Senior Tight End Ben Sims
“It goes back to doing simple better, being more intentional in our practices. Like taking everything seriously, because the things that you do in practice show up in the game. So like really going back and looking at you know, practice tape, it turns out that you do the exact same thing in the game. So, just the intentionality of what we're doing every day.”
Head Coach Dave Aranda
"I think we've probably had some games this year, unfortunately — and none of us ever talked this way — where I think we showed up thinking we're just gonna win this game. You know, here we are, where's the championship belt? And that was something that's never been a core belief or a core anything with anything we do," Aranda openly shared on Monday.
Analysis of the Week
SicEm365 Analyst Travis Roeder
The biggest area Kansas beats you is with chunk plays in the throw game. They are secondnationally in Expected Points Added (EPA) per throw. You don’t need to be a statistics savant to intuit what that probably means.

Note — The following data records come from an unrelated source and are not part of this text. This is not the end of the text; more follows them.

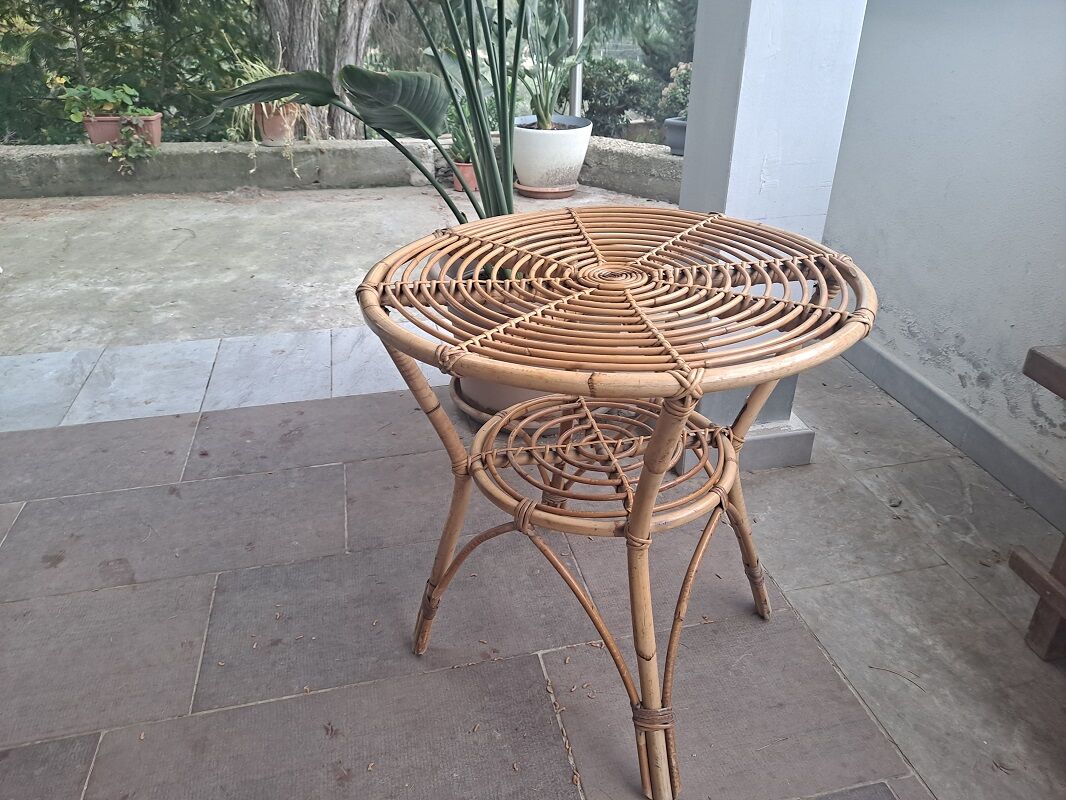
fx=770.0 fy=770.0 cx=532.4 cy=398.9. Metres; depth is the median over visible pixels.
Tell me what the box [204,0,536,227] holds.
tall plant
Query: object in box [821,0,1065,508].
wall
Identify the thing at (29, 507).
tiled floor
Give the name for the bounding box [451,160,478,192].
terracotta pot
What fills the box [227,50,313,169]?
spider plant
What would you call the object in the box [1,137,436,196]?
low concrete wall
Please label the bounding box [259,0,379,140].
tree trunk
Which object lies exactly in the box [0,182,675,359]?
concrete patio
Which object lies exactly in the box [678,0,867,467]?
white column
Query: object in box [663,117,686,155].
flower pot
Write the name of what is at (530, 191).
plant saucer
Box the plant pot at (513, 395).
[454,375,555,429]
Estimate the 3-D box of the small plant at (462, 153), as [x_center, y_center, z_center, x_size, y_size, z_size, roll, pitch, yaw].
[-0.395,-1.569,4.533,0.326,0.339,0.339,-15,32,-26]
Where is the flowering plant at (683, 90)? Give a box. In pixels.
[659,60,691,121]
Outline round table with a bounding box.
[357,213,875,799]
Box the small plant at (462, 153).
[443,103,475,161]
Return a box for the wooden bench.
[1015,344,1065,660]
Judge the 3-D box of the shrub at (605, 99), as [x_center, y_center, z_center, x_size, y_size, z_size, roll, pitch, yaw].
[0.701,-2.706,7.129,0.936,0.847,0.913,-6,29,-12]
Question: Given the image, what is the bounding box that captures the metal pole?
[570,0,583,113]
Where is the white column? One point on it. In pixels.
(740, 113)
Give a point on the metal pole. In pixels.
(577, 92)
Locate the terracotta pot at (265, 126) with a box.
[254,102,298,144]
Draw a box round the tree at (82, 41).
[0,0,266,144]
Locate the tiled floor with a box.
[0,348,1064,799]
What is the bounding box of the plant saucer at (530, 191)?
[515,181,577,198]
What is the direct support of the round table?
on the tiled floor
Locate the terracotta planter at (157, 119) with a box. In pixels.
[81,112,163,145]
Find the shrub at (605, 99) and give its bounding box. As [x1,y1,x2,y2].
[581,58,654,137]
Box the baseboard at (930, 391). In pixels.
[834,333,1065,532]
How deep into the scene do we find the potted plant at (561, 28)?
4.25 m
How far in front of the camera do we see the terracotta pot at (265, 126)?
4.67 m
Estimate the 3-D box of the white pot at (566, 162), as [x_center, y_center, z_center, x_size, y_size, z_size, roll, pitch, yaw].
[0.086,-1.419,4.416,0.489,0.332,0.491,14,31,24]
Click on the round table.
(649, 494)
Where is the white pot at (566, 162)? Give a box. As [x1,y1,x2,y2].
[510,115,590,189]
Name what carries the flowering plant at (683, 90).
in the flower pot at (676, 144)
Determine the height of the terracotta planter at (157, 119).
0.173 m
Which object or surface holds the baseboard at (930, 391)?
attached to the wall at (921, 323)

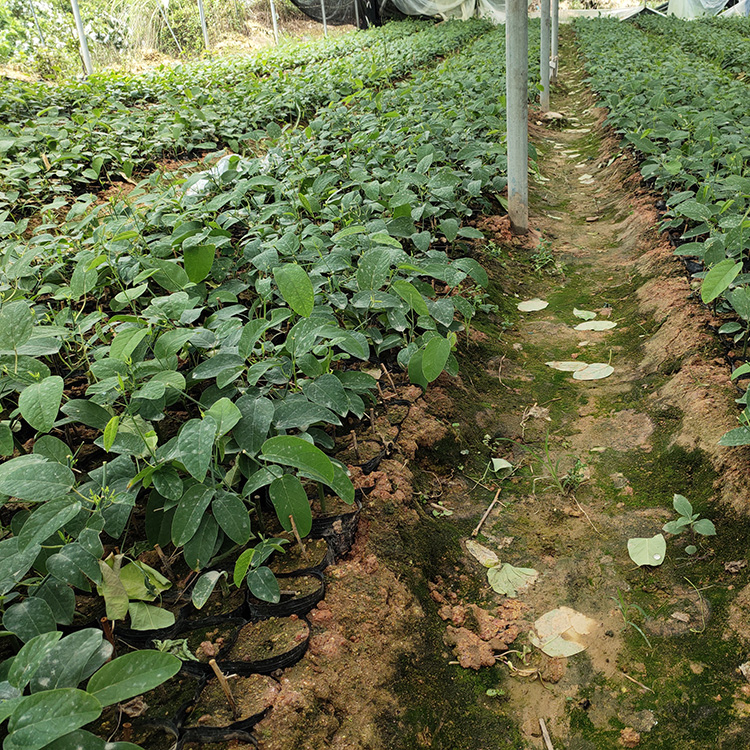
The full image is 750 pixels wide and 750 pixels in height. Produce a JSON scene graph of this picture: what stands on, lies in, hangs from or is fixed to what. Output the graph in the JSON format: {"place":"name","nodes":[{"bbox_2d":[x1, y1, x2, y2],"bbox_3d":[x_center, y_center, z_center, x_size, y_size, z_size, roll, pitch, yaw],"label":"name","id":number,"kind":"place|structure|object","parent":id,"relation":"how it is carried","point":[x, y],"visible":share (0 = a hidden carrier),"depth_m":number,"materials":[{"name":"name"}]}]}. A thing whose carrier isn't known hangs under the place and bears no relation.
{"place":"outdoors","nodes":[
{"label":"outdoors","id":0,"kind":"place"},
{"bbox_2d":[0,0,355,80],"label":"grassy bank","id":1,"kind":"structure","parent":0,"point":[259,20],"materials":[{"name":"green plant"}]},
{"bbox_2d":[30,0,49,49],"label":"metal pole","id":2,"kind":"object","parent":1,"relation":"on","point":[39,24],"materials":[{"name":"grey metal"}]},
{"bbox_2d":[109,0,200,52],"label":"shrub","id":3,"kind":"object","parent":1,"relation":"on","point":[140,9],"visible":0.66,"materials":[{"name":"green plant"}]},
{"bbox_2d":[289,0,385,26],"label":"shade net","id":4,"kind":"object","parent":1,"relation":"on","point":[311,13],"visible":0.68,"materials":[{"name":"black plastic"}]},
{"bbox_2d":[252,48,749,749],"label":"dirt path","id":5,"kind":"structure","parent":0,"point":[538,685],"materials":[{"name":"brown soil"}]},
{"bbox_2d":[224,613,311,676],"bbox_3d":[-0.225,0.228,0.644,0.072,0.037,0.073,3,26,6],"label":"plant pot","id":6,"kind":"object","parent":5,"relation":"on","point":[302,632],"visible":0.67,"depth_m":0.63,"materials":[{"name":"black plastic"}]},
{"bbox_2d":[249,566,325,619],"bbox_3d":[-0.224,0.197,0.684,0.070,0.037,0.072,3,26,6],"label":"plant pot","id":7,"kind":"object","parent":5,"relation":"on","point":[313,598],"visible":0.43,"depth_m":0.68,"materials":[{"name":"black plastic"}]},
{"bbox_2d":[268,538,327,581],"bbox_3d":[-0.222,0.180,0.717,0.062,0.036,0.065,3,26,6],"label":"plant pot","id":8,"kind":"object","parent":5,"relation":"in","point":[322,556],"visible":0.43,"depth_m":0.71,"materials":[{"name":"black plastic"}]},
{"bbox_2d":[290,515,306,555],"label":"wooden stake","id":9,"kind":"object","parent":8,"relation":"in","point":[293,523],"visible":0.77,"depth_m":0.72,"materials":[{"name":"brown wood"}]},
{"bbox_2d":[309,492,361,555],"bbox_3d":[-0.208,0.147,0.766,0.072,0.048,0.073,3,26,6],"label":"plant pot","id":10,"kind":"object","parent":5,"relation":"on","point":[350,514],"visible":0.33,"depth_m":0.75,"materials":[{"name":"black plastic"}]},
{"bbox_2d":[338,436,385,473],"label":"plant pot","id":11,"kind":"object","parent":5,"relation":"on","point":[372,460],"visible":0.36,"depth_m":0.87,"materials":[{"name":"black plastic"}]},
{"bbox_2d":[436,594,525,669],"bbox_3d":[-0.037,0.254,0.757,0.092,0.034,0.099,3,26,6],"label":"dirt clod","id":12,"kind":"object","parent":5,"relation":"on","point":[472,643],"visible":0.93,"depth_m":0.74,"materials":[{"name":"brown soil"}]},
{"bbox_2d":[465,539,499,567],"bbox_3d":[-0.044,0.211,0.895,0.040,0.008,0.066,-14,29,-25],"label":"fallen leaf","id":13,"kind":"object","parent":5,"relation":"on","point":[481,560],"visible":0.85,"depth_m":0.89,"materials":[{"name":"beige plant"}]},
{"bbox_2d":[471,488,501,536],"bbox_3d":[-0.041,0.174,0.965,0.015,0.010,0.105,8,27,18],"label":"stick","id":14,"kind":"object","parent":5,"relation":"on","point":[483,518],"visible":0.98,"depth_m":0.97,"materials":[{"name":"brown wood"}]},
{"bbox_2d":[491,457,513,473],"bbox_3d":[-0.025,0.116,1.024,0.037,0.009,0.044,-18,31,-31],"label":"fallen leaf","id":15,"kind":"object","parent":5,"relation":"on","point":[499,465],"visible":0.97,"depth_m":1.02,"materials":[{"name":"green plant"}]},
{"bbox_2d":[486,562,538,596],"bbox_3d":[-0.008,0.225,0.841,0.064,0.009,0.061,23,34,39],"label":"fallen leaf","id":16,"kind":"object","parent":5,"relation":"on","point":[499,591],"visible":0.96,"depth_m":0.84,"materials":[{"name":"green plant"}]},
{"bbox_2d":[504,0,528,235],"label":"metal pole","id":17,"kind":"object","parent":5,"relation":"in","point":[511,209],"visible":0.9,"depth_m":1.76,"materials":[{"name":"grey metal"}]},
{"bbox_2d":[517,298,548,311],"bbox_3d":[0.032,-0.174,1.561,0.080,0.006,0.072,-20,32,-34],"label":"fallen leaf","id":18,"kind":"object","parent":5,"relation":"on","point":[534,305],"visible":0.97,"depth_m":1.55,"materials":[{"name":"plant"}]},
{"bbox_2d":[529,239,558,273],"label":"weed","id":19,"kind":"object","parent":5,"relation":"in","point":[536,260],"visible":0.88,"depth_m":1.71,"materials":[{"name":"green plant"}]},
{"bbox_2d":[539,0,551,112],"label":"metal pole","id":20,"kind":"object","parent":5,"relation":"in","point":[541,68],"visible":0.8,"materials":[{"name":"grey metal"}]},
{"bbox_2d":[539,717,553,749],"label":"stick","id":21,"kind":"object","parent":5,"relation":"on","point":[549,743],"visible":0.99,"depth_m":0.68,"materials":[{"name":"brown wood"}]},
{"bbox_2d":[550,0,559,78],"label":"metal pole","id":22,"kind":"object","parent":5,"relation":"in","point":[556,40],"visible":0.64,"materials":[{"name":"grey metal"}]},
{"bbox_2d":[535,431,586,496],"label":"grass tuft","id":23,"kind":"object","parent":5,"relation":"in","point":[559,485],"visible":0.92,"depth_m":1.00,"materials":[{"name":"green plant"}]},
{"bbox_2d":[530,606,593,658],"bbox_3d":[0.047,0.267,0.783,0.079,0.007,0.073,-21,33,-36],"label":"fallen leaf","id":24,"kind":"object","parent":5,"relation":"on","point":[549,652],"visible":0.97,"depth_m":0.78,"materials":[{"name":"beige plant"}]},
{"bbox_2d":[546,360,587,372],"bbox_3d":[0.097,-0.033,1.323,0.086,0.005,0.073,12,29,23],"label":"fallen leaf","id":25,"kind":"object","parent":5,"relation":"on","point":[566,369],"visible":0.83,"depth_m":1.32,"materials":[{"name":"green plant"}]},
{"bbox_2d":[572,308,596,319],"bbox_3d":[0.142,-0.147,1.527,0.058,0.007,0.072,3,26,6],"label":"fallen leaf","id":26,"kind":"object","parent":5,"relation":"on","point":[579,313],"visible":0.97,"depth_m":1.53,"materials":[{"name":"green plant"}]},
{"bbox_2d":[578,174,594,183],"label":"fallen leaf","id":27,"kind":"object","parent":5,"relation":"on","point":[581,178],"visible":0.92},
{"bbox_2d":[572,362,614,380],"bbox_3d":[0.134,-0.022,1.270,0.070,0.007,0.078,23,34,39],"label":"fallen leaf","id":28,"kind":"object","parent":5,"relation":"on","point":[583,375],"visible":0.98,"depth_m":1.27,"materials":[{"name":"green plant"}]},
{"bbox_2d":[573,319,616,331],"bbox_3d":[0.157,-0.121,1.476,0.087,0.007,0.078,-18,31,-32],"label":"fallen leaf","id":29,"kind":"object","parent":5,"relation":"on","point":[604,324],"visible":0.97,"depth_m":1.47,"materials":[{"name":"green plant"}]},
{"bbox_2d":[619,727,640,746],"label":"dirt clod","id":30,"kind":"object","parent":5,"relation":"on","point":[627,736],"visible":0.97,"depth_m":0.66,"materials":[{"name":"brown soil"}]},
{"bbox_2d":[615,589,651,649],"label":"grass tuft","id":31,"kind":"object","parent":5,"relation":"in","point":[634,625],"visible":0.83,"depth_m":0.78,"materials":[{"name":"green plant"}]},
{"bbox_2d":[627,534,666,566],"bbox_3d":[0.160,0.204,0.882,0.052,0.009,0.063,13,29,26],"label":"fallen leaf","id":32,"kind":"object","parent":5,"relation":"on","point":[658,556],"visible":0.98,"depth_m":0.88,"materials":[{"name":"green plant"}]},
{"bbox_2d":[578,12,749,468],"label":"row","id":33,"kind":"object","parent":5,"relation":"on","point":[711,138],"visible":0.93,"depth_m":1.85,"materials":[{"name":"green plant"}]},
{"bbox_2d":[666,493,716,552],"bbox_3d":[0.208,0.173,0.874,0.068,0.064,0.068,-16,30,-29],"label":"seedling","id":34,"kind":"object","parent":5,"relation":"in","point":[713,529],"visible":0.98,"depth_m":0.87,"materials":[{"name":"green plant"}]},
{"bbox_2d":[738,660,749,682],"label":"dry leaf","id":35,"kind":"object","parent":5,"relation":"on","point":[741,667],"visible":0.97,"depth_m":0.72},
{"label":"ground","id":36,"kind":"structure","parent":0},
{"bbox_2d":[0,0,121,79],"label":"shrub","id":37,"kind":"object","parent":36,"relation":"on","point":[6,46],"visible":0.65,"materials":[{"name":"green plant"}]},
{"bbox_2d":[70,0,93,75],"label":"metal pole","id":38,"kind":"object","parent":36,"relation":"on","point":[79,29],"visible":0.69,"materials":[{"name":"metal"}]},
{"bbox_2d":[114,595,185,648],"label":"plant pot","id":39,"kind":"object","parent":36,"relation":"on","point":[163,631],"visible":0.27,"depth_m":0.63,"materials":[{"name":"black plastic"}]},
{"bbox_2d":[196,0,209,49],"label":"metal pole","id":40,"kind":"object","parent":36,"relation":"on","point":[204,28],"visible":0.7,"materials":[{"name":"metal"}]},
{"bbox_2d":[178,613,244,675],"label":"plant pot","id":41,"kind":"object","parent":36,"relation":"on","point":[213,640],"visible":0.5,"depth_m":0.63,"materials":[{"name":"black plastic"}]},
{"bbox_2d":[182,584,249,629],"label":"plant pot","id":42,"kind":"object","parent":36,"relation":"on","point":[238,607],"visible":0.47,"depth_m":0.65,"materials":[{"name":"black plastic"}]},
{"bbox_2d":[184,670,279,745],"bbox_3d":[-0.240,0.270,0.603,0.071,0.042,0.071,3,26,6],"label":"plant pot","id":43,"kind":"object","parent":36,"relation":"on","point":[243,687],"visible":0.68,"depth_m":0.60,"materials":[{"name":"plastic"}]},
{"bbox_2d":[209,656,236,713],"bbox_3d":[-0.239,0.257,0.593,0.012,0.081,0.006,-5,26,-10],"label":"wooden stake","id":44,"kind":"object","parent":43,"relation":"in","point":[215,665],"visible":0.91,"depth_m":0.58,"materials":[{"name":"brown wood"}]},
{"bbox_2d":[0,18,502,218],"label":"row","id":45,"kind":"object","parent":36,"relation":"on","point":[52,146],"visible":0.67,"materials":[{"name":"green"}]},
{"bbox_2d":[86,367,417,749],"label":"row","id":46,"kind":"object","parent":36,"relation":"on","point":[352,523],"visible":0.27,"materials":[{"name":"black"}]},
{"bbox_2d":[0,626,185,749],"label":"plant","id":47,"kind":"object","parent":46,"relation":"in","point":[72,727],"visible":0.99,"depth_m":0.46,"materials":[{"name":"green plant"}]},
{"bbox_2d":[97,554,175,628],"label":"wilted leaves","id":48,"kind":"object","parent":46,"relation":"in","point":[150,569],"visible":0.73,"depth_m":0.62,"materials":[{"name":"green plant"}]},
{"bbox_2d":[0,20,512,743],"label":"row","id":49,"kind":"object","parent":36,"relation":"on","point":[208,246],"visible":0.92,"depth_m":0.90,"materials":[{"name":"green plant"}]},
{"bbox_2d":[269,0,279,42],"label":"metal pole","id":50,"kind":"object","parent":36,"relation":"on","point":[274,19],"visible":0.65,"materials":[{"name":"metal"}]},
{"bbox_2d":[320,0,327,35],"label":"metal pole","id":51,"kind":"object","parent":36,"relation":"on","point":[324,19],"visible":0.57,"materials":[{"name":"metal"}]},
{"bbox_2d":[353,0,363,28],"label":"metal pole","id":52,"kind":"object","parent":36,"relation":"on","point":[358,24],"visible":0.6,"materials":[{"name":"metal"}]},
{"bbox_2d":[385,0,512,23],"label":"plastic sheet","id":53,"kind":"object","parent":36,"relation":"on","point":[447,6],"visible":0.61,"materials":[{"name":"plastic"}]},
{"bbox_2d":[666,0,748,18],"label":"plastic sheet","id":54,"kind":"object","parent":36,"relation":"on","point":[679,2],"visible":0.56,"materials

The briefest summary possible of EPA: It’s a context-considered estimate of how many points the offense added [expected] per play. A 45-yard pass on 1st & 10 from your own 25 is worth somewhere around 4 points. A 6-yard pass on 3rd & 4 from your own 25 is going to be worth positive points, but a 6-yard pass on 3rd & 10 from your own 25 is going to be negative. That’s how the context comes into play.
So, Kansas is second nationally in EPA per throw. That means they’re hitting a ton of big plays at a very efficient rate. EPA can sometimes be misleading (especially with option teams, they rarely throw and when they do they usually go for big plays) but Kansas is throwing the ball quite a bit and is still hitting a bunch of huge plays. Of course, most of this was still with Jalon Daniels at the helm, but Bean has shown that he’s more than adequate at launching the ball downfield.